You know, I can’t help but think that a little celebration before the season of Lent is maybe not such a bad idea after all. If we are to take this time seriously, why not kick it off with laughter and light and love instead of a sense of dread. When Jesus took James and John and Peter to the top of the mountain, he had a good reason. He knew the days ahead were going to be rough. He knew his disciples would be mocked, spit upon, and would fear for their lives. He himself would be betrayed, arrested, and beaten before the final humiliation of crucifixion. Yet these were his chosen ones; the ones who would continue his ministry into the world once he was gone. These were his beloved. How would they hold up when the world turned against them? The account of the Transfiguration of Christ is told in all 3 of the synoptic gospel – Matthew, Mark, and Luke. The language is a little different from book to book, but the message is the same: Jesus revealed himself to the disciples in all his glory not to scare them, but to give them hope; to give them strength; to give them purpose. “Lord, it is good to be here,” Peter said. Seems like a weird thing to say at first. Most people might say something more like, “Lord, let’s get out of here!” but Peter got it; Peter sensed that he was in the presence of the divine. “Lord, it is good to be here. This is a good place to be.”

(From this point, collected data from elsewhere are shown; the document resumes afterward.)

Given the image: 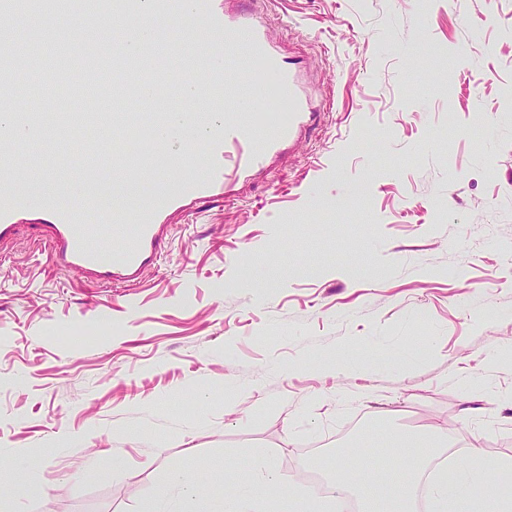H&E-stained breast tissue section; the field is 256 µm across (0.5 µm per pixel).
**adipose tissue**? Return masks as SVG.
Masks as SVG:
<instances>
[{
  "instance_id": "ef3b65f1",
  "label": "adipose tissue",
  "mask_w": 512,
  "mask_h": 512,
  "mask_svg": "<svg viewBox=\"0 0 512 512\" xmlns=\"http://www.w3.org/2000/svg\"><path fill=\"white\" fill-rule=\"evenodd\" d=\"M446 435L445 430L430 427L424 430H408L390 435L389 440L399 446L414 449V456L391 465V477L385 483L358 482L352 469L360 459L357 448L344 449L331 479L343 493L362 489L365 512H414L415 492L423 469L436 453ZM470 467L460 472H440L430 495L435 512H512V499H495L486 502L483 492L488 483L508 485L512 483V461L490 464L484 459V450L472 447ZM224 476V512H267L268 491L272 486L283 484V477L266 466L262 455H255L250 473L242 474L227 469ZM201 493L195 472L176 470L168 484L147 504L144 512H177V505L195 502Z\"/></svg>"
}]
</instances>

And so, as we approach the Lenten season, let’s keep this in mind. We are an Easter people; we are a resurrection people. We are a people chosen to bring the good news to a world that craves it; we are a people called to be the gospel in a world that is starving for it. No matter how the winds blow in our nation, in our denomination, or in our own church body, let’s hold onto those mountaintop moments in our faith; those moments when all seemed false, yet God was faithful; those moments when our sin would crush us, yet God was merciful; those moments when death seemed to have the final say, yet God came to live among us to show us that he is stronger than death itself. I know this sounds like soap-box preaching, but it’s true. We serve a risen Lord, we are loved beyond understanding by a risen Lord, and we have seen – each in their own way – the glory of a risen Lord. Peter said it right; Peter said it best, “It is good to be here.”